2025 was a highly active year for CMMI and the continued push toward value-based care. Over the course of the year, CMMI announced several new models, including MAHA ELEVATE, LEAD, ACCESS, and GENEROUS, aimed at improving chronic disease management, addressing prescription drug costs, strengthening accountable care, and testing innovative technologies to improve outcomes. 
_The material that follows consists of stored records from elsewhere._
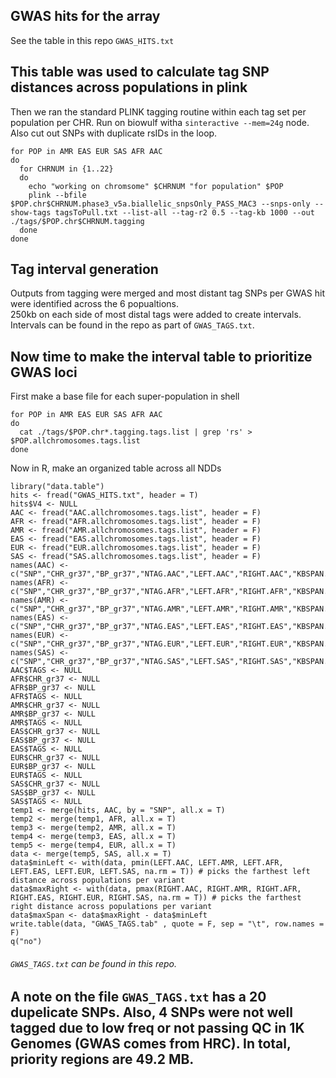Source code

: ## GWAS hits for the array
See the table in this repo ```GWAS_HITS.txt```

## This table was used to calculate tag SNP distances across populations in plink
Then we ran the standard PLINK tagging routine within each tag set per population per CHR. Run on biowulf witha ```sinteractive --mem=24g``` node. Also cut out SNPs with duplicate rsIDs in the loop.

```
for POP in AMR EAS EUR SAS AFR AAC
do
  for CHRNUM in {1..22}
  do
    echo "working on chromsome" $CHRNUM "for population" $POP
    plink --bfile $POP.chr$CHRNUM.phase3_v5a.biallelic_snpsOnly_PASS_MAC3 --snps-only --show-tags tagsToPull.txt --list-all --tag-r2 0.5 --tag-kb 1000 --out ./tags/$POP.chr$CHRNUM.tagging
  done
done
```

## Tag interval generation
Outputs from tagging were merged and most distant tag SNPs per GWAS hit were identified across the 6 popualtions.  
250kb on each side of most distal tags were added to create intervals.  
Intervals can be found in the repo as part of ```GWAS_TAGS.txt```.  

## Now time to make the interval table to prioritize GWAS loci
First make a base file for each super-population in shell
```
for POP in AMR EAS EUR SAS AFR AAC
do
  cat ./tags/$POP.chr*.tagging.tags.list | grep 'rs' > $POP.allchromosomes.tags.list
done
```

Now in R, make an organized table across all NDDs
```
library("data.table")
hits <- fread("GWAS_HITS.txt", header = T)
hits$V4 <- NULL
AAC <- fread("AAC.allchromosomes.tags.list", header = F)
AFR <- fread("AFR.allchromosomes.tags.list", header = F)
AMR <- fread("AMR.allchromosomes.tags.list", header = F)
EAS <- fread("EAS.allchromosomes.tags.list", header = F)
EUR <- fread("EUR.allchromosomes.tags.list", header = F)
SAS <- fread("SAS.allchromosomes.tags.list", header = F)
names(AAC) <- c("SNP","CHR_gr37","BP_gr37","NTAG.AAC","LEFT.AAC","RIGHT.AAC","KBSPAN.AAC","TAGS")
names(AFR) <- c("SNP","CHR_gr37","BP_gr37","NTAG.AFR","LEFT.AFR","RIGHT.AFR","KBSPAN.AFR","TAGS")
names(AMR) <- c("SNP","CHR_gr37","BP_gr37","NTAG.AMR","LEFT.AMR","RIGHT.AMR","KBSPAN.AMR","TAGS")
names(EAS) <- c("SNP","CHR_gr37","BP_gr37","NTAG.EAS","LEFT.EAS","RIGHT.EAS","KBSPAN.EAS","TAGS")
names(EUR) <- c("SNP","CHR_gr37","BP_gr37","NTAG.EUR","LEFT.EUR","RIGHT.EUR","KBSPAN.EUR","TAGS")
names(SAS) <- c("SNP","CHR_gr37","BP_gr37","NTAG.SAS","LEFT.SAS","RIGHT.SAS","KBSPAN.SAS","TAGS")
AAC$TAGS <- NULL
AFR$CHR_gr37 <- NULL
AFR$BP_gr37 <- NULL
AFR$TAGS <- NULL
AMR$CHR_gr37 <- NULL
AMR$BP_gr37 <- NULL
AMR$TAGS <- NULL
EAS$CHR_gr37 <- NULL
EAS$BP_gr37 <- NULL
EAS$TAGS <- NULL
EUR$CHR_gr37 <- NULL
EUR$BP_gr37 <- NULL
EUR$TAGS <- NULL
SAS$CHR_gr37 <- NULL
SAS$BP_gr37 <- NULL
SAS$TAGS <- NULL
temp1 <- merge(hits, AAC, by = "SNP", all.x = T)
temp2 <- merge(temp1, AFR, all.x = T)
temp3 <- merge(temp2, AMR, all.x = T)
temp4 <- merge(temp3, EAS, all.x = T)
temp5 <- merge(temp4, EUR, all.x = T)
data <- merge(temp5, SAS, all.x = T)
data$minLeft <- with(data, pmin(LEFT.AAC, LEFT.AMR, LEFT.AFR, LEFT.EAS, LEFT.EUR, LEFT.SAS, na.rm = T)) # picks the farthest left distance across populations per variant
data$maxRight <- with(data, pmax(RIGHT.AAC, RIGHT.AMR, RIGHT.AFR, RIGHT.EAS, RIGHT.EUR, RIGHT.SAS, na.rm = T)) # picks the farthest right distance across populations per variant
data$maxSpan <- data$maxRight - data$minLeft
write.table(data, "GWAS_TAGS.tab" , quote = F, sep = "\t", row.names = F)
q("no")
```
###### ```GWAS_TAGS.txt``` can be found in this repo.

## A note on the file ```GWAS_TAGS.txt``` has a 20 dupelicate SNPs. Also, 4 SNPs were not well tagged due to low freq or not passing QC in 1K Genomes (GWAS comes from HRC). In total, priority regions are 49.2 MB.

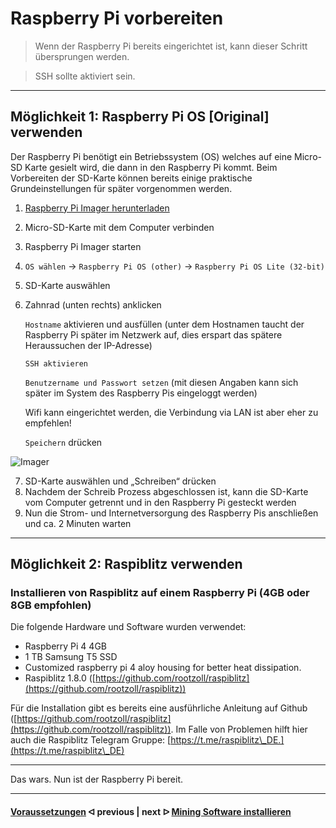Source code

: # Raspberry Pi vorbereiten

> Wenn der Raspberry Pi bereits eingerichtet ist, kann dieser Schritt übersprungen werden.

> SSH sollte aktiviert sein.

---

## Möglichkeit 1: Raspberry Pi OS [Original] verwenden

Der Raspberry Pi benötigt ein Betriebssystem (OS) welches auf eine Micro-SD Karte gesielt wird, die dann in den Raspberry Pi kommt. Beim Vorbereiten der SD-Karte können bereits einige praktische Grundeinstellungen für später vorgenommen werden.

1. [Raspberry Pi Imager herunterladen](https://www.raspberrypi.com/software/)
2. Micro-SD-Karte mit dem Computer verbinden
3. Raspberry Pi Imager starten
4. `OS wählen` -> `Raspberry Pi OS (other)` -> `Raspberry Pi OS Lite (32-bit)`
5. SD-Karte auswählen
6. Zahnrad (unten rechts) anklicken

    `Hostname` aktivieren und ausfüllen (unter dem Hostnamen taucht der Raspberry Pi später im Netzwerk auf, dies erspart das spätere Heraussuchen der IP-Adresse)
    
    `SSH aktivieren` 
    
    `Benutzername und Passwort setzen` (mit diesen Angaben kann sich später im System des Raspberry Pis eingeloggt werden)
    
    Wifi kann eingerichtet werden, die Verbindung via LAN ist aber eher zu empfehlen!
    
    `Speichern` drücken
    
![Imager](https://user-images.githubusercontent.com/108631209/177061261-761e8192-d44e-4b84-abd1-bf8082eaf8d2.png)

7.	SD-Karte auswählen und „Schreiben“ drücken
8.	Nachdem der Schreib Prozess abgeschlossen ist, kann die SD-Karte vom Computer getrennt und in den Raspberry Pi gesteckt werden
9.	Nun die Strom- und Internetversorgung des Raspberry Pis anschließen und ca. 2 Minuten warten

---

## Möglichkeit 2: Raspiblitz verwenden

### Installieren von Raspiblitz auf einem Raspberry Pi (4GB oder 8GB empfohlen)

Die folgende Hardware und Software wurden verwendet:

* Raspberry Pi 4 4GB
* 1 TB Samsung T5 SSD
* Customized raspberry pi 4 aloy housing for better heat dissipation.
* Raspiblitz 1.8.0 ([https://github.com/rootzoll/raspiblitz](https://github.com/rootzoll/raspiblitz))

Für die Installation gibt es bereits eine ausführliche Anleitung auf Github ([https://github.com/rootzoll/raspiblitz](https://github.com/rootzoll/raspiblitz)). Im Falle von Problemen hilft hier auch die Raspiblitz Telegram Gruppe: [https://t.me/raspiblitz\_DE.](https://t.me/raspiblitz\_DE)

---

Das wars. Nun ist der Raspberry Pi bereit.

---

####  [Voraussetzungen](/requirements.md)  ᐊ  previous | next  ᐅ  [Mining Software installieren](/install_miner.md)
  • Collectively, these models reflect a shift toward longer-term commitments, greater reliance on technology-enabled care, and approaches that span multiple settings and programs while expanding eligibility. 
  • In doing so, CMS is setting clearer expectations for how care will be delivered and financed under Medicare. Providers and partners should begin assessing where and how to participate, rather than if they should participate. 
While results from this new crop of models are years away, we expect to learn much from the implementation process and engagement of providers with the administration. 

Concluding Thoughts 

As we look ahead, the policy environment will continue to evolve, shaped by regulatory action, legislative priorities, disruption, and broader system pressures. Debate and oversight in the political environment continues to shape implementation, though rising concerns about substantial health program fraud will dominate the discussion through the rest of the year, potentially sowing greater division. Anticipating what’s next, engaging at the right moments, and positioning for impact will be essential. In a year defined by transition and opportunity, informed strategy and thoughtful execution will make the difference.